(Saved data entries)
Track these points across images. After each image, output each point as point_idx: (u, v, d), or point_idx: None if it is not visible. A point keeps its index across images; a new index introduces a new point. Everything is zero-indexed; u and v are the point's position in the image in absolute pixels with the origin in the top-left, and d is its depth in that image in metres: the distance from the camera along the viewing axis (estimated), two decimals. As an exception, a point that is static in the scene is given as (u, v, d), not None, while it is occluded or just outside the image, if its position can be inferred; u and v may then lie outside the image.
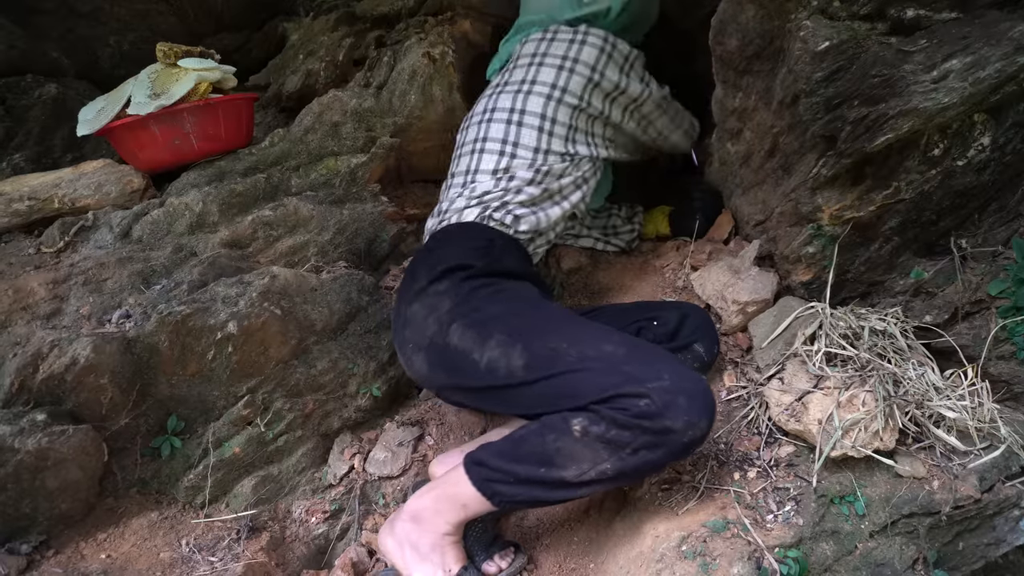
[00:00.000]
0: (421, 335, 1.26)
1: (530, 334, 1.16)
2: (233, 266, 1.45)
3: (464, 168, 1.50)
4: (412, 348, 1.29)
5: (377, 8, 2.10)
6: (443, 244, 1.39)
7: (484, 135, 1.49)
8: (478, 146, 1.49)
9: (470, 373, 1.19)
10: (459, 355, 1.20)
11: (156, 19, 2.23)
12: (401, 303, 1.34)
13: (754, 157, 1.52)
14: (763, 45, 1.35)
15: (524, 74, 1.51)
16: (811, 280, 1.41)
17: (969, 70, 1.12)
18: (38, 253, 1.45)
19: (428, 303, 1.27)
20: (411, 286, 1.32)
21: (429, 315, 1.25)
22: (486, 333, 1.18)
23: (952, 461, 1.14)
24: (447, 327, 1.22)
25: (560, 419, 1.07)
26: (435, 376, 1.28)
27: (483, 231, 1.38)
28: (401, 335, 1.33)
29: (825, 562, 1.03)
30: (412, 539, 1.16)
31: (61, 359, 1.18)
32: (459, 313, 1.22)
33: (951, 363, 1.28)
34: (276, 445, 1.37)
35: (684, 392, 1.00)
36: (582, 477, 1.05)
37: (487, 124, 1.50)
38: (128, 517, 1.25)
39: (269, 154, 1.72)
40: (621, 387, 1.02)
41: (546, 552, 1.24)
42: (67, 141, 1.88)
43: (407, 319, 1.30)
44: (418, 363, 1.28)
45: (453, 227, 1.41)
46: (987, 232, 1.29)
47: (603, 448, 1.02)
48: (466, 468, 1.13)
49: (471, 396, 1.28)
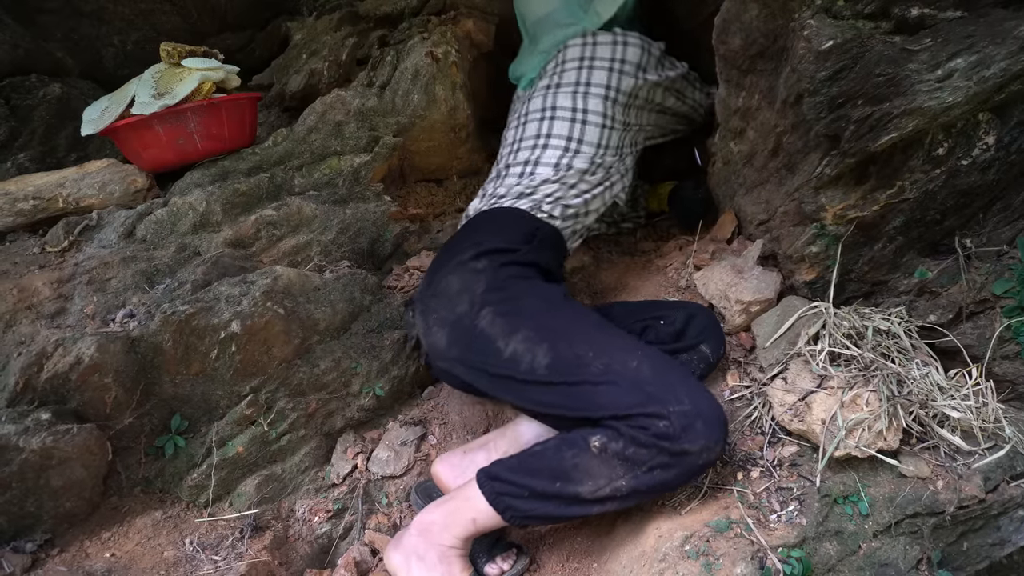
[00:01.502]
0: (449, 310, 1.27)
1: (558, 336, 1.18)
2: (236, 265, 1.45)
3: (524, 159, 1.56)
4: (436, 319, 1.30)
5: (380, 8, 2.10)
6: (489, 224, 1.44)
7: (548, 131, 1.57)
8: (541, 141, 1.57)
9: (491, 359, 1.21)
10: (484, 340, 1.21)
11: (160, 19, 2.23)
12: (437, 271, 1.36)
13: (757, 156, 1.52)
14: (767, 44, 1.34)
15: (577, 76, 1.62)
16: (815, 279, 1.41)
17: (974, 69, 1.11)
18: (42, 252, 1.45)
19: (464, 278, 1.29)
20: (451, 257, 1.35)
21: (462, 292, 1.27)
22: (515, 324, 1.20)
23: (956, 461, 1.14)
24: (478, 310, 1.23)
25: (579, 436, 1.09)
26: (451, 351, 1.29)
27: (530, 220, 1.43)
28: (427, 303, 1.34)
29: (829, 562, 1.03)
30: (419, 551, 1.17)
31: (65, 358, 1.19)
32: (493, 299, 1.24)
33: (955, 363, 1.27)
34: (279, 444, 1.37)
35: (702, 417, 1.03)
36: (597, 493, 1.06)
37: (551, 121, 1.58)
38: (132, 516, 1.25)
39: (272, 154, 1.72)
40: (644, 407, 1.05)
41: (549, 552, 1.24)
42: (71, 141, 1.89)
43: (438, 289, 1.32)
44: (437, 335, 1.30)
45: (503, 210, 1.46)
46: (992, 231, 1.29)
47: (620, 465, 1.05)
48: (479, 482, 1.14)
49: (482, 378, 1.27)
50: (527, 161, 1.55)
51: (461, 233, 1.47)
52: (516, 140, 1.63)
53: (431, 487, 1.33)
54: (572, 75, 1.62)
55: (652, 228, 2.00)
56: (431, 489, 1.33)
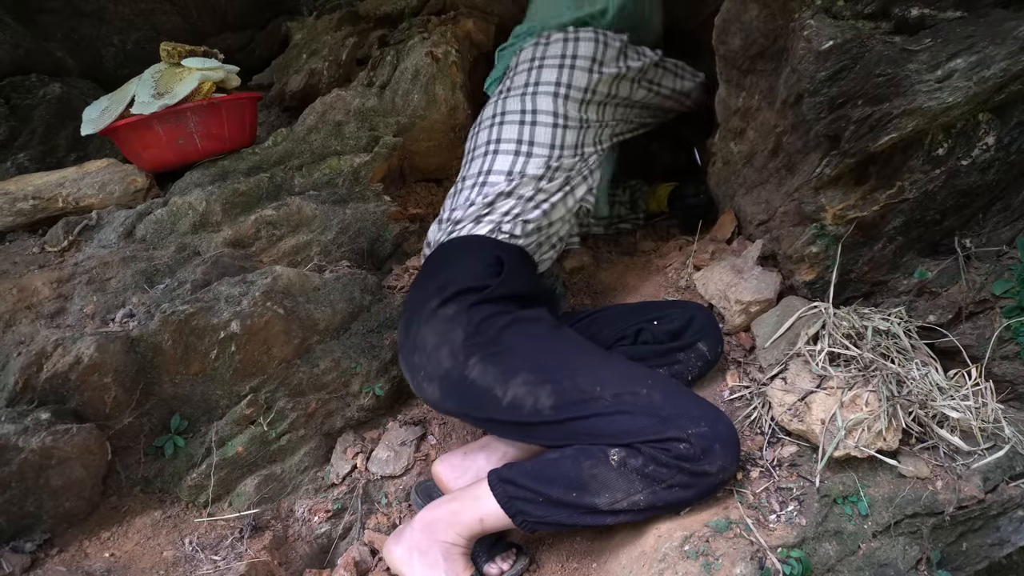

### Exercise goal:
Repeat only what lies between the start of the data and the end of the line containing "49: (471, 396, 1.28)", exactly, with pictures left out.

### Task output:
Track these points across images. After each image, output each point as point_idx: (u, v, d), or point_idx: None if it is not visible. A point keeps its index across images; a new index introduces a new point. Everything is zero-indexed; u and v are the point's position in the image in absolute pixels with the origin in the top-left, and d is its depth in that image in metres: the distance from the camera along the viewing axis (estimated), two decimals. As an exception, a point that is static in the scene is given as (u, v, d), not None, while it is occluded or just outside the image, if its position can be inferred; u and v may then lie outside the image.
[00:00.000]
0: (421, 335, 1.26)
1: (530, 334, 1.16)
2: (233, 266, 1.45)
3: (464, 168, 1.50)
4: (412, 348, 1.29)
5: (377, 8, 2.10)
6: (443, 244, 1.39)
7: (484, 135, 1.49)
8: (478, 146, 1.49)
9: (470, 373, 1.19)
10: (459, 355, 1.20)
11: (156, 19, 2.23)
12: (401, 303, 1.34)
13: (754, 157, 1.52)
14: (763, 45, 1.35)
15: (524, 74, 1.51)
16: (811, 280, 1.41)
17: (969, 70, 1.12)
18: (38, 253, 1.45)
19: (428, 303, 1.27)
20: (411, 286, 1.32)
21: (429, 315, 1.25)
22: (486, 333, 1.18)
23: (952, 461, 1.14)
24: (447, 327, 1.22)
25: (560, 419, 1.07)
26: (435, 376, 1.28)
27: (483, 231, 1.38)
28: (401, 335, 1.33)
29: (825, 562, 1.03)
30: (412, 539, 1.16)
31: (61, 359, 1.18)
32: (459, 313, 1.22)
33: (951, 363, 1.28)
34: (276, 445, 1.37)
35: (684, 392, 1.00)
36: (582, 477, 1.05)
37: (487, 124, 1.50)
38: (128, 517, 1.25)
39: (269, 154, 1.72)
40: (621, 387, 1.02)
41: (546, 552, 1.24)
42: (67, 141, 1.88)
43: (407, 319, 1.30)
44: (418, 363, 1.28)
45: (453, 227, 1.41)
46: (987, 232, 1.29)
47: (603, 448, 1.02)
48: (466, 468, 1.13)
49: (471, 396, 1.28)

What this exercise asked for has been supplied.